Pathways to disease from natural variations in human cytoplasmic tRNAs

Abstract

Perfectly accurate translation of mRNA into protein is not a prerequisite for life. Resulting from errors in protein synthesis, mistranslation occurs in all cells, including human cells. The human genome encodes >600 tRNA genes, providing both the raw material for genetic variation and a buffer to ensure that resulting translation errors occur at tolerable levels. On the basis of data from the 1000 Genomes Project, we highlight the unanticipated prevalence of mistranslating tRNA variants in the human population and review studies on synthetic and natural tRNA mutations that cause mistranslation or de-regulate protein synthesis. Although mitochondrial tRNA variants are well known to drive human diseases, including developmental disorders, few studies have revealed a role for human cytoplasmic tRNA mutants in disease. In the context of the unexpectedly large number of tRNA variants in the human population, the emerging literature suggests that human diseases may be affected by natural tRNA variants that cause mistranslation or de-regulate tRNA expression and nucleotide modification. This review highlights examples relevant to genetic disorders, cancer, and neurodegeneration in which cytoplasmic tRNA variants directly cause or exacerbate disease and disease-linked phenotypes in cells, animal models, and humans. In the near future, tRNAs may be recognized as useful genetic markers to predict the onset or severity of human disease.

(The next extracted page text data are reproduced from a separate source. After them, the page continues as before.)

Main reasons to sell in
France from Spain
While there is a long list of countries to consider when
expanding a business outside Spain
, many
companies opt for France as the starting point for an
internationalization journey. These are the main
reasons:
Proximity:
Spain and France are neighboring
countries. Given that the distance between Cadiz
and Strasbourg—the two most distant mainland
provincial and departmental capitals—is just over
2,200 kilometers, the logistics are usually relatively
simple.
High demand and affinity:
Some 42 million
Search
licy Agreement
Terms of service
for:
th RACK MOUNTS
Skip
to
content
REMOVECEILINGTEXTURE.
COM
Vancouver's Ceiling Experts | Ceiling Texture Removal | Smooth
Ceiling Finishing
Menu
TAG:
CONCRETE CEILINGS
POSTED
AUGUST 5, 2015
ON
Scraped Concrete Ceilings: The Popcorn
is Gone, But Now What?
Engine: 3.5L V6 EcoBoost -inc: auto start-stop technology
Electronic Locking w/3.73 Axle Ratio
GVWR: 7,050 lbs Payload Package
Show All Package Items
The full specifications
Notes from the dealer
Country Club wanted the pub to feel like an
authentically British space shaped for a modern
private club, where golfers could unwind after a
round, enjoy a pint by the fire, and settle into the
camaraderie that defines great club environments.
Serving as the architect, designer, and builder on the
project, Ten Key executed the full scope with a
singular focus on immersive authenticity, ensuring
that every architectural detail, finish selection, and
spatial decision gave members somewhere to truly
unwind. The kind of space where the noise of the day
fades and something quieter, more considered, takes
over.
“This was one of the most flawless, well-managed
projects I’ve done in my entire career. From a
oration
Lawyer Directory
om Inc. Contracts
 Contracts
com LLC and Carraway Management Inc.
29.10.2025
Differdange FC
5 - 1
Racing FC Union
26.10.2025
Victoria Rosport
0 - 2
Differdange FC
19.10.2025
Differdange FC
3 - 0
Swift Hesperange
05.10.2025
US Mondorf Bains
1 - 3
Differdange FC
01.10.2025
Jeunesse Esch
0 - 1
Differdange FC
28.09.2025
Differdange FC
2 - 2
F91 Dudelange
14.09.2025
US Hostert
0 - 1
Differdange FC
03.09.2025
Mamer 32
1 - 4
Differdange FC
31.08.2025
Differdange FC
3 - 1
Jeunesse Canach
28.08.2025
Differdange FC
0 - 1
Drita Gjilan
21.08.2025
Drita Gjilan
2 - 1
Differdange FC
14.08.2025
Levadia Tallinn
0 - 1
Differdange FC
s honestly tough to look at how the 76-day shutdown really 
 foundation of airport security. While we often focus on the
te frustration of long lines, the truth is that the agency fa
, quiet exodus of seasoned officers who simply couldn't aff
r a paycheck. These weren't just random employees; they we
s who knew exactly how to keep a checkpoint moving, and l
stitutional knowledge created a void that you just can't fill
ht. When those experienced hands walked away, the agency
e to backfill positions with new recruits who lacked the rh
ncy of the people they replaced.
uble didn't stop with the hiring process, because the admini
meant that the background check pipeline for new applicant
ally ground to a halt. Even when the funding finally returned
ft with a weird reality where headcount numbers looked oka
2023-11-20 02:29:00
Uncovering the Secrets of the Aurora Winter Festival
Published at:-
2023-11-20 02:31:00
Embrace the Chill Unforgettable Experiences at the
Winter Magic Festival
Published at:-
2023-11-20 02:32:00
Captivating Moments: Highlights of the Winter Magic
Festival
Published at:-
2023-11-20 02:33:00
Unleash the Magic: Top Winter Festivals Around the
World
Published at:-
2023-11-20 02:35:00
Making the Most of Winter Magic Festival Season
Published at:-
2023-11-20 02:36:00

Keywords: cancer; cytoplasmic tRNA; human genetics; human genome; mistranslation; neurodegeneration; nucleotide modification; protein synthesis; transfer RNA (tRNA).

Figure 1.

tRNA structure. A, tRNAs fold into an L-shaped three-dimensional structure with extensive intramolecular base-pairing. This tRNA^Phe structure (Protein Data Bank code 1OB5) (134) is aminoacylated with phenylalanine (AA). B, in a two-dimensional representation, tRNA resembles a cloverleaf. In both diagrams, the tRNA is colored by structural elements: acceptor stem (red), dihydrouridine (D)-arm (green), anticodon stem (cyan), anticodon (bases 34–36 in purple), variable loop (yellow), TΨC (T) arm (navy), and the conserved CCA-3′ end (white). A schematic mRNA is shown below the tRNA diagram to indicate the tRNA nucleotides that base pair with each codon position.

Figure 2.

Phylogenetic relationships of human and yeast tRNA^Ala. The tree is based on an alignment of all known human and yeast tRNA^Ala iso-acceptors. The vastly expanded number and greater diversity of human tRNA^Ala genes compared with their yeast counterparts are evident. The tRNAs are labeled according to gene names in the genomic tRNA database (43), which include anticodon sequence followed by a numbering system where the first number indicates similar sequences, and the second number indicates a gene copy identifier. The human reference genome contains a misannotated tRNA^Ala, which was used to root the tree. This gene, tRNAAla-GGC-19-3, is a tRNA^Thr with a mutation (T36C) endowing the tRNA with an alanine anticodon. This is the only example of the alanine GGC anticodon in humans. Scale bar indicates the number of nucleotide changes per site in the tRNA sequences. The tree was calculated similarly as before (135). Briefly, a starting tree computed in MultiSeq 2.0 (136) was optimized to identify the maximum likelihood tree using PhyML 3.1 (137). Statistical branch support (out of 100) was calculated based on an approximate likelihood ratio test method (138) as implemented in PhyML.

Figure 3.

tRNA variants observed in the 1000 Genomes Project. A, variants that occur within tRNA genes (defined by GtRNAdb (128)) were downloaded from the 1000 Genomes Project phase 3 dataset (142). Insertions and deletions were removed, as were variants with no allele frequency available. Each variant was mapped to its corresponding tRNA position, according to standardized numbering (139), using an in-house Perl script. High-confidence tRNAs were defined as tRNAs with a tRNAscan-SE score of >50 (128). For the high confidence tRNA set, unique mutations are mapped to each position in the tRNA. B, same data in A are plotted for the high-confidence set (cyan dashed line) and for all human tRNA sequences (red line). C, allele frequencies (log₂ scale) of all variants that occur at each tRNA position are represented in box and whisker plots. Boxes outline quartiles of the allele frequency distribution; filled circles depict the median allele frequency; whiskers show 1.5× quartile range; and open circles depict raw data, i.e. the allele frequencies for each unique tRNA variant at the indicated position.

Figure 4.

Phenotypic consequences of tRNA variation. tRNA variation can impact expression, aminoacylation, or processing and maturation of tRNAs, including nucleotide modification and tRNA folding. Alterations in the functional tRNA pool can impact mRNA translation by causing mistranslation, frame-shifting, ribosome stalling, or increased expression of codon-biased transcripts. These alterations can in turn alter the amino acid sequence, folding, and abundance of proteins across the entire proteome.